Q: Can I make this ahead and reheat it?
A: Yes. Bake as directed, cool, then refrigerate. Reheat slices until hot; the texture remains creamy and the crust keeps a pleasant flake with gentle warming.

Q: Do I need to pre-cook the spinach?
A: Fresh chopped spinach can be folded in raw if it’s not overly wet; if it’s very tender or large in volume, briefly wilt and squeeze out excess moisture before adding.

Q: Can I use a store-bought pie crust?
A: Absolutely. A ready-made crust saves time and still produces a flaky base that supports the custard and fillings.

Q: How do I know when it’s fully set?
A: Look for a lightly browned top and a mostly firm center; a small gentle jiggle is fine, but it should not appear liquid.

Q: Will the quiche be greasy with bacon?
A: To avoid greasiness, drain or pat the cooked bacon before mixing; this keeps the filling rich without being oily.

Micro-story: I bring this quiche to potlucks because it makes robust slices that travel well, and folks always comment on the crunchy bacon bits.

Conclusion

For a dependable, savory centerpiece that’s both comforting and elegant, this bacon spinach quiche delivers on flavor, texture, and simplicity; for a slightly different inspiration, check this well-tested Spinach and Bacon Quiche – Tastes Better From Scratch.

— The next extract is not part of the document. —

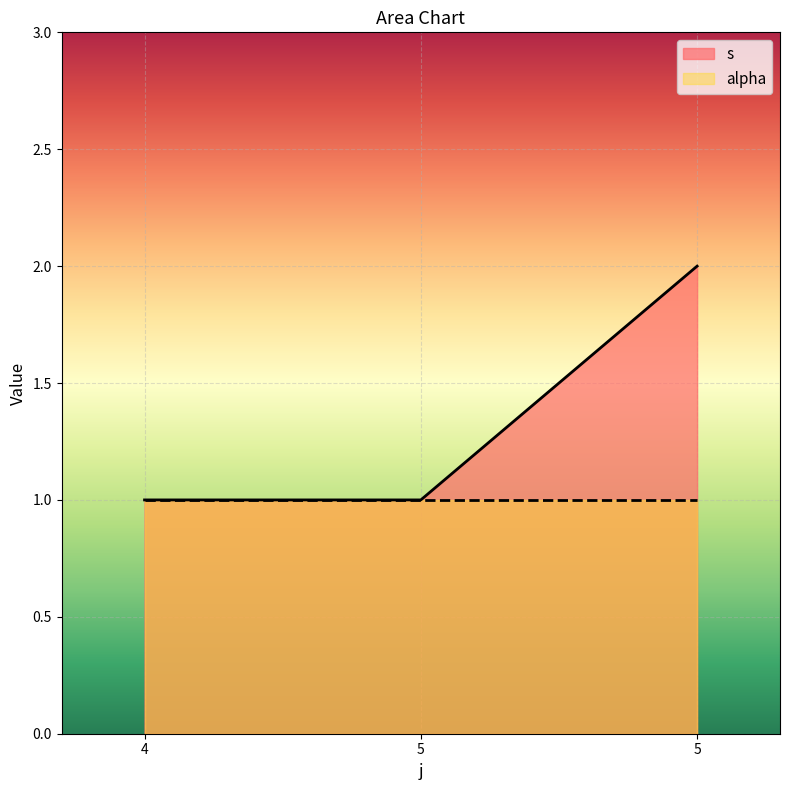

How many series are shown in this chart?

2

Slice of easy bacon spinach quiche on a plate with fresh herbs garnish

Bacon Spinach Quiche

A comforting Bacon Spinach Quiche featuring crispy bacon, tender spinach, and creamy cheese, all encased in a flaky pie crust—perfect for brunch or make-ahead meals.
Prep Time 15 minutes
Cook Time 35 minutes
Total Time 50 minutes
Servings: 8 servings
Course: Brunch, Main Course
Cuisine: American
Calories: 320

Ingredients
  

Crust and Base
  • 1 unit pie crust Store-bought or homemade
Filling
  • 6 large eggs Large eggs for best results
  • 1 cup heavy cream Provides richness
  • 1 cup shredded cheese Cheddar or mozzarella recommended
  • 1 cup cooked bacon, crumbled Pat dry to avoid greasiness
  • 2 cups fresh spinach, chopped Ensure it is well-drained
  • to taste salt and pepper Season to preference
  • to taste optional spices (garlic powder, onion powder, herbs) Add for flavor variations

Method
 

Preparation
  1. Preheat your oven to 375°F (190°C).
  2. Roll out the pie crust and place it in a pie dish.
  3. In a bowl, whisk together the eggs and heavy cream, and season with salt, pepper, and optional spices.
  4. Stir in the cheese, crumbled bacon, and chopped spinach until well combined.
  5. Pour the egg mixture into the pie crust.
Baking
  1. Bake for 30-35 minutes or until the quiche is set and lightly browned on top.
  2. Let it cool for a few minutes before slicing and serving.

Notes

For the best results, let the quiche rest after baking to firm up the filling. Serve warm or at room temperature, ideally with a green salad.